Treasures Retold: The Lost Art of Alex Toth

A blockbuster collection of rare and little seen stories and artwork by the legendary Alex Toth. Included are complete stories from the 1950s and beyond, recently discovered color animation storyboards and presentation drawings, sketches and doodles, industrial comics, and individual pages from obscure comics and magazines. It’s a treasure trove that makes a fitting companion to the three-time Eisner Award-winning Alex Toth: Genius trilogy.

  • IDW Publishing, July 2019
  • ISBN 978-1-68405-412-1
  • 9.5” x 13” Hardcover, 280 pages
  • Order online: Amazon, Indigo

I’ve slowly accepted the fact that there can never be too many Alex Toth collections. After the Library Of American Comics released their three-volume oversized Toth biography set they released Bravo For Adventure in the same size and format. Now they’ve added a fifth volume to the LOAC Toth library, Treasures Retold.

This volume presents complete issues or stories from a variety of sources and periods in Toth’s career, 1950 to 1982. Varied is an understatement: this is a collection of comics you’ve probably never heard of, let alone seen.

The variety of material makes the read engaging as the stories change genres constantly, plus the move from full colour, spot colour and black and white. Then the mix of newspaper strip, comic, promotional pamphlet, and more.

Above it all is Toth’s clean lines and superior storytelling. While the stories may not win any prizes for creativity we’re here for the art.

Canwell contributes six single pages essays on Toth and the material presented: romance, Dell and western, writing, designs, television, and marriage. An excellent look at this creator and the material contained within each chapter. I did find it odd when Canwell would mention material looking better in another format; I’m guessing they couldn’t get that for this volume so they settled for the next best thing?

A clean and straightforward design; elegant. Single colours used on endpapers, chapter dividers, and elsewhere. Page numbers along the outer edge. Shoulder notes and footnotes provide publisher and creative team information.

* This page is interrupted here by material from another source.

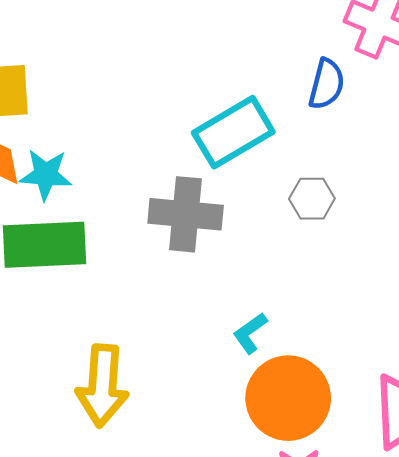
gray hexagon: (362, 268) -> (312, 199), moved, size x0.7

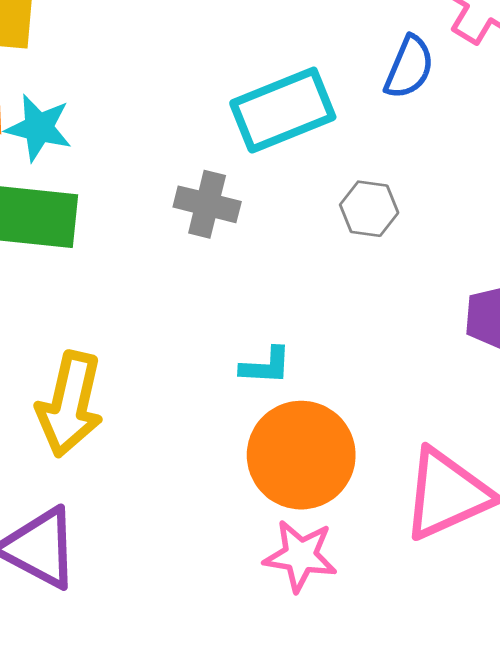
gray cross: (186, 214) -> (207, 204), size x0.7
cyan L-shape: (250, 333) -> (266, 366), turned -150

Production is excellent: a sewn binding of heavy matte paper stock. The binding was a bit too tight, with pages not laying flat so reading becomes more hands-on. The reproduction of such a varied list of comics is extremely well done.

The size is wonderful, matching the other Toth volumes from the Library Of American Comics. The last volume was Bravo For Adventure. Let’s hope they can keep finding more material every few years.